Now to Pogba. His removal of the Heineken
bottle (coincidentally non-alcoholic) actually had the reverse effect on the fortunes of the beer brand! Heineken
shares surged 1.65 per cent, adding $1.1 billion to the company’s market cap. The global publicity that Pogba gave Heineken, incredibly enough, worked to its advantage. So while Pogba may have silently made the point about him being a Muslim and a teetotaller, he wasn’t a heavyweight enough, unlike Ronaldo to damage Brand Heineken. Also, motives were different: Ronaldo’s concerns were health and nutrition; Pogba’s were religious.
In the case of Locatelli, despite the fact that he is a young Italian sensation, his act of emulating Ronaldo perhaps got him a few laughs and memes, but precious little beyond that. Coke shares did not budge, let alone plummet.
So how come Ronaldo succeeded, and the other two failed?

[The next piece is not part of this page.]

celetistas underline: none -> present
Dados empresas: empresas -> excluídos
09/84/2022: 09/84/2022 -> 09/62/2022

Apart from the fact that Ronaldo (famous worldwide as CR 7) is the most followed human on Instagram, and hence is a celebrity super-heavyweight, it is the spontaneity and the element of surprise that created the ripples that led to the $4-billion stock erosion. Plus, as said before, it was about healthy choices that today resonate with large audiences worldwide.
Will someone soon again try to be an undorser? One can be mighty sure that there are going to be many more celebrities who will try to steal the limelight with some visible rejections. Of products. Of brands. Of issues. The undorser is now a breed that is going to grow. However, the marginal impact, and success, of future undorsements is likely to diminish with each repetition or replication. First, because the novelty is already beginning to wear off. Second, because the spontaneity would be missing. Anything and everything would look like a Ronaldo copy. The authenticity would be lacking.

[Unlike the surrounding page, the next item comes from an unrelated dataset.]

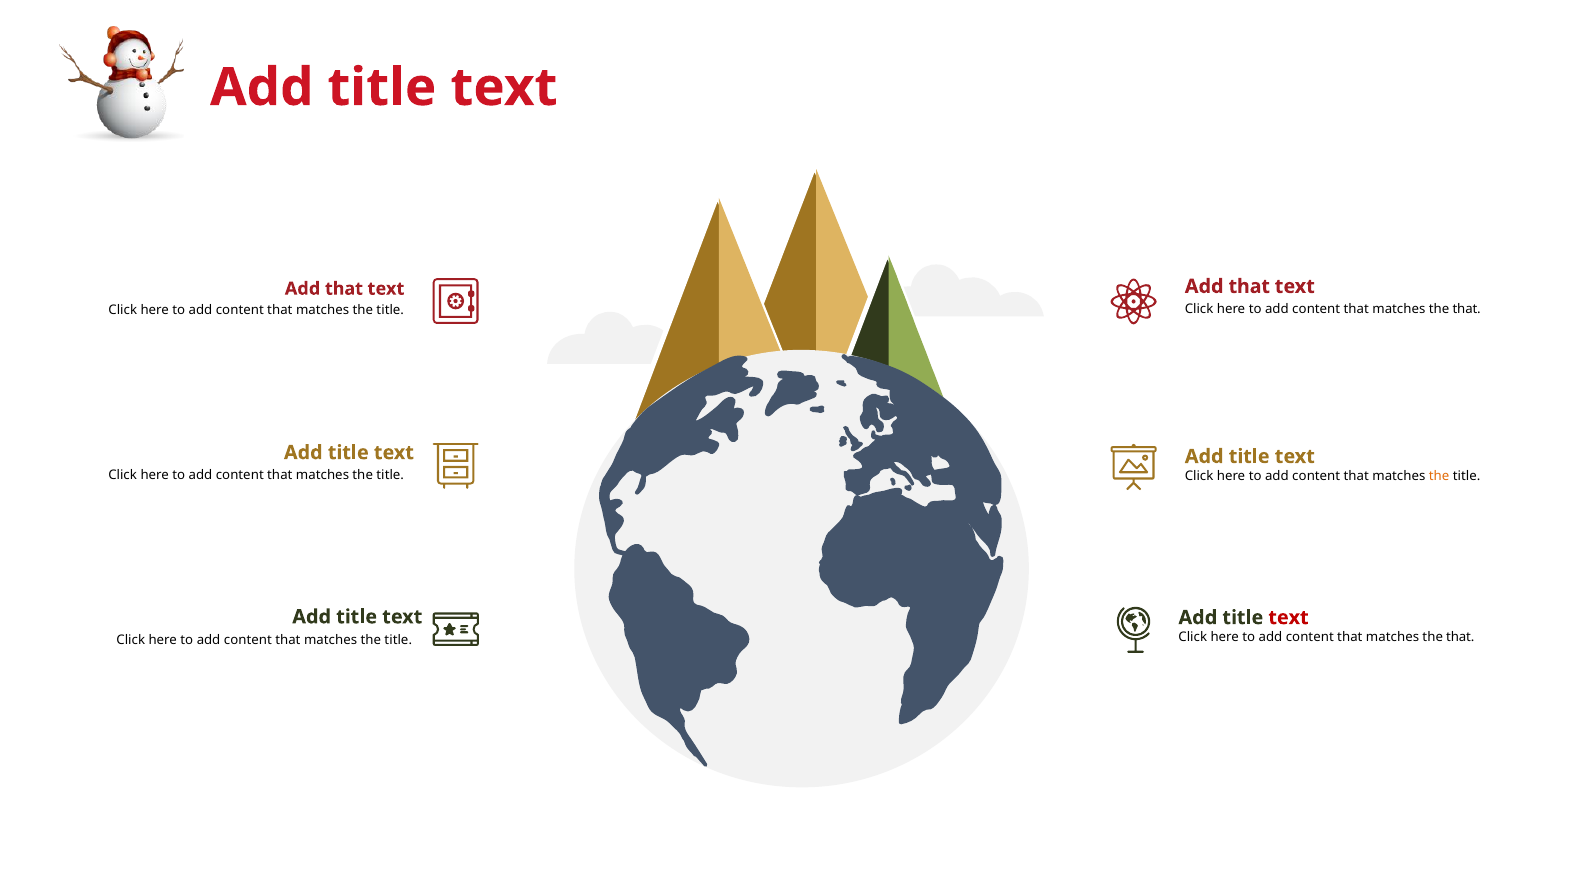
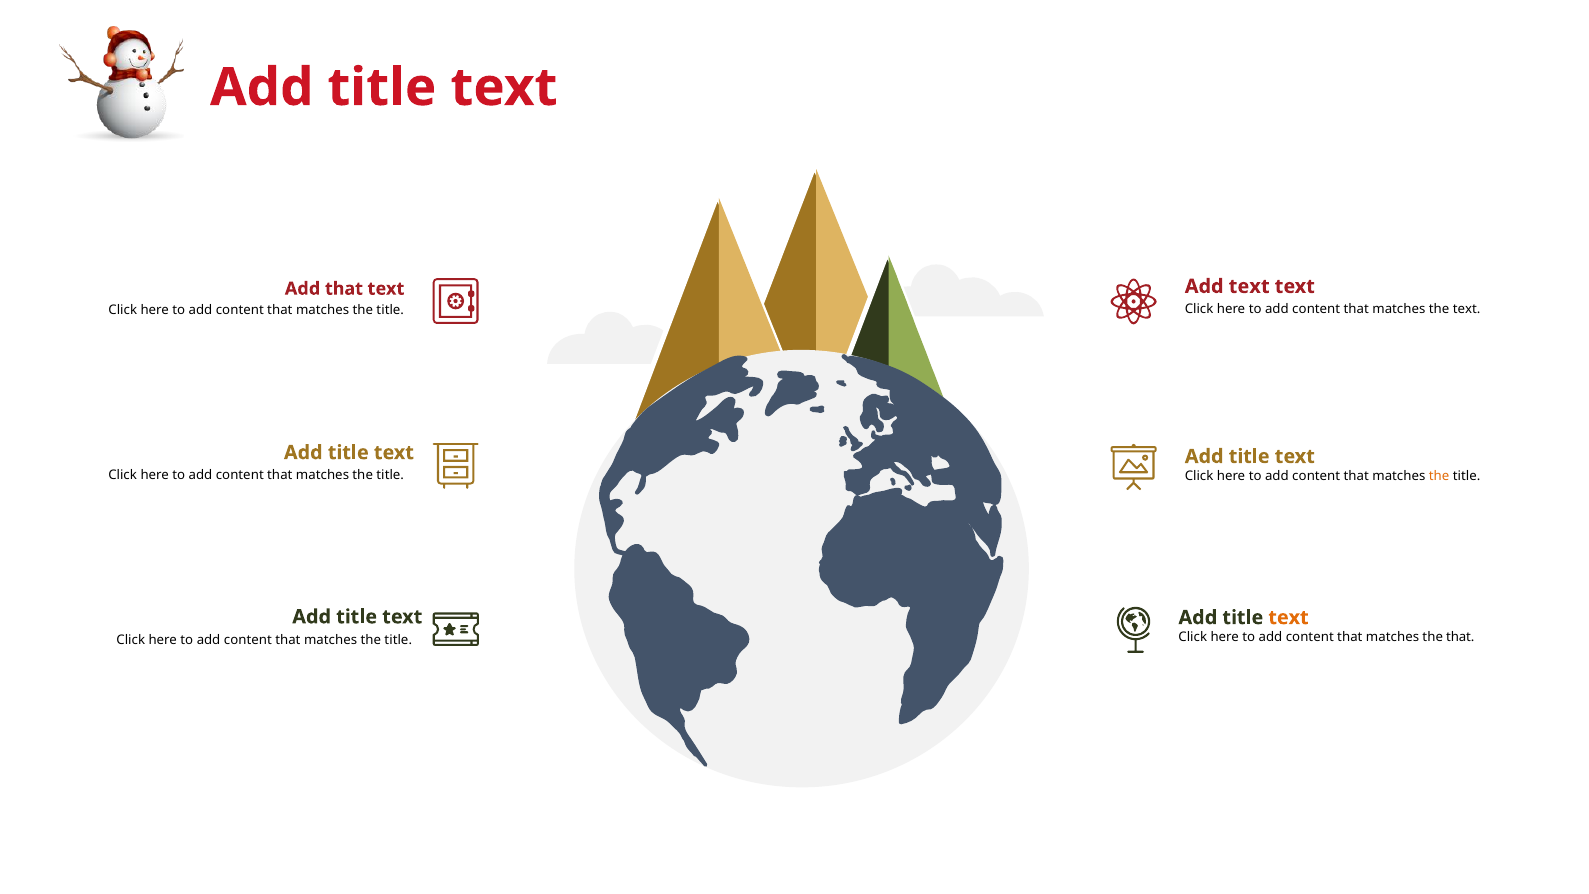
that at (1249, 286): that -> text
that at (1467, 309): that -> text
text at (1288, 617) colour: red -> orange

Will that therefore deter future celebrity undorsers? The undorsements would, going forward, be pre-mediated and planned. And executed with finesse so that they are made to look as natural and as spur-of-the-moment acts as possible. The causes, or subjects of rejections, too would come with fair amount of research, and motives. And at some point, some brands would surely retaliate claiming mala fide intentions and perhaps resort to legal actions.
Nevertheless, given the lure of instant publicity, self portrayal as a messiah, the opportunity to exhibit self-righteousness, every celebrity today would love to be an undorser.